De l'orbite aux montres et à la médecine

Qu'il s'agisse de déplacer, orienter, calibrer, échantillonner ou stabiliser des instruments embarqués tels que des caméras et des capteurs, les mécanismes flexibles sont parfaitement adaptés aux technologies spatiales. Parmi leurs principaux atouts figurent une grande résistance aux variations extrêmes de température, une robustesse même dans les environnements poussiéreux et une durée de vie théoriquement illimitée grâce à l’absence d’usure. Ils peuvent également servir de systèmes d'amortissement efficaces pour absorber des vibrations dans les appareils qui exigent une précision extrême, tels que les systèmes de communication laser inter-satellites ou les miroirs des télescopes. «Si nous voulons obtenir un pointage très précis, nous devons corriger ou filtrer les perturbations générées par les équipements rotatifs à l’intérieur du satellite», explique Fabrice Rottmeier, alumnus de l'EPFL et directeur technique chez Almatech, une entreprise suisse spécialisée dans la fourniture de matériel et de services d'ingénierie pour le secteur spatial.

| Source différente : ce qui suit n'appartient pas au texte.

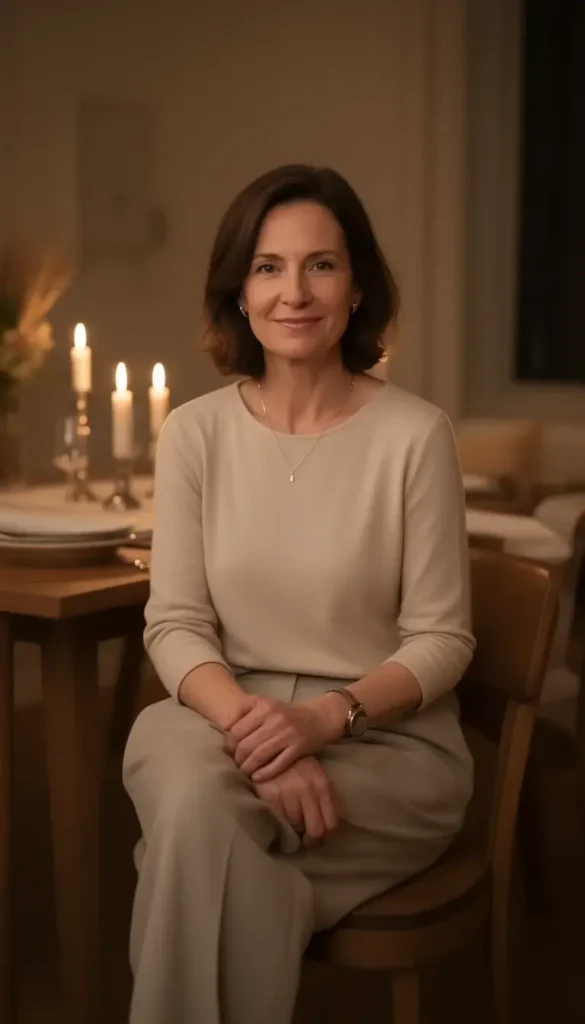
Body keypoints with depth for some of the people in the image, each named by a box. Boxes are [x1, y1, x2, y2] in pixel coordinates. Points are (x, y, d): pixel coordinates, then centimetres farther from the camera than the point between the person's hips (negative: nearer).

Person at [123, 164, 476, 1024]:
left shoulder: (414, 434, -8)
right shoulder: (196, 432, 1)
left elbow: (441, 639, -4)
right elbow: (175, 625, -1)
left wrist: (326, 716, -21)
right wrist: (249, 724, -20)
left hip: (387, 740, -2)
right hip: (228, 718, 3)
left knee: (201, 827, -30)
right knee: (191, 795, -33)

Dans le domaine biomédical, les mécanismes flexibles sont tout aussi précieux que dans l’espace. «Ils ont l’avantage d’être généralement monolithiques, ce qui rend la stérilisation beaucoup plus simple et efficace. Cette fonctionnalité est également importante dans le domaine de l'exploration spatiale où toute contamination doit être strictement évitée», précise Fabrice Rottmeier. En horlogerie, cette technologie offre précision et fiabilité à long terme, illustrant sa capacité unique à passer de nos poignets aux instruments qui nous révèlent les secrets de notre univers.

Conférence ESMATS

Du 24 au 26 septembre, l'EPFL accueille le Symposium européen sur les mécanismes spatiaux et la tribologie (ESMATS). Organisée par l'EPFL, le CSEM et Almatech, cette conférence est un espace unique où les expertes et experts en ingénierie des mécanismes spatiaux peuvent se rencontrer et discuter des dernières avancées dans le secteur.